- Opening Delimiter -

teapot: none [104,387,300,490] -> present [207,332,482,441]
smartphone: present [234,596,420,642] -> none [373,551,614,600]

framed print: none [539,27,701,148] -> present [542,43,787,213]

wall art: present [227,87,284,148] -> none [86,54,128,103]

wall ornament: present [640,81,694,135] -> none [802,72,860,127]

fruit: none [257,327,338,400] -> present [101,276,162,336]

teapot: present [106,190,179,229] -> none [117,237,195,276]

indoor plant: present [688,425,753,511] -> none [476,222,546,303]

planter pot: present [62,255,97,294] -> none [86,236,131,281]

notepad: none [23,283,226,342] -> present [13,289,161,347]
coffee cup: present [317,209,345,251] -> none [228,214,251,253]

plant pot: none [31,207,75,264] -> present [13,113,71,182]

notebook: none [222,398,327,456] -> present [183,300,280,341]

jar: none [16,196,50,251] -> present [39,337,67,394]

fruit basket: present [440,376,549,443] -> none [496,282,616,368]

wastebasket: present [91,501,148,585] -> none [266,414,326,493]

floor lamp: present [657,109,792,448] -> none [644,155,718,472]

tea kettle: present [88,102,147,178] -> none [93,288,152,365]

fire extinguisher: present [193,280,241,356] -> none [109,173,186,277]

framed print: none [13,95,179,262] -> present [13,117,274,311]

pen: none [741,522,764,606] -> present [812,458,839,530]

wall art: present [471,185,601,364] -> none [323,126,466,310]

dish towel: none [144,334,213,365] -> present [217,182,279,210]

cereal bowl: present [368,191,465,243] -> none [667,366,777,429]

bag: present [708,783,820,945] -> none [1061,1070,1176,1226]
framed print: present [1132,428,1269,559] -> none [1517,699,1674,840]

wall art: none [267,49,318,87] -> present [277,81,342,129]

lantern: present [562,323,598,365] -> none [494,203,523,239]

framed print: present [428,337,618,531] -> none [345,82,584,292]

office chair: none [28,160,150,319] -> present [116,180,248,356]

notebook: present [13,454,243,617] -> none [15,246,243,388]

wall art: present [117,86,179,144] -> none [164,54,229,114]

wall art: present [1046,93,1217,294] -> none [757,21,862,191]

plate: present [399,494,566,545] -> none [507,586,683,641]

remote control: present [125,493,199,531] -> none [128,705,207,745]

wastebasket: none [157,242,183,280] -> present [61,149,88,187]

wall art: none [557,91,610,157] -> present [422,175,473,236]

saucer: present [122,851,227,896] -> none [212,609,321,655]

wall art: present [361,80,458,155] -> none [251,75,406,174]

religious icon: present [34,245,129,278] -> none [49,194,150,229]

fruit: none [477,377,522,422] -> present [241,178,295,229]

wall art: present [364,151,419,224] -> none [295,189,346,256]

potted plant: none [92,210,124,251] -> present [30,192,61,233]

- Closing Delimiter -

> [Action item]:
Could you reproduce exactly the lines of the entries above, from the one with "smartphone: present [234,596,420,642]" through the one with "wall ornament: present", and nothing else?

> [Answer to this exercise]:
smartphone: present [234,596,420,642] -> none [373,551,614,600]

framed print: none [539,27,701,148] -> present [542,43,787,213]

wall art: present [227,87,284,148] -> none [86,54,128,103]

wall ornament: present [640,81,694,135] -> none [802,72,860,127]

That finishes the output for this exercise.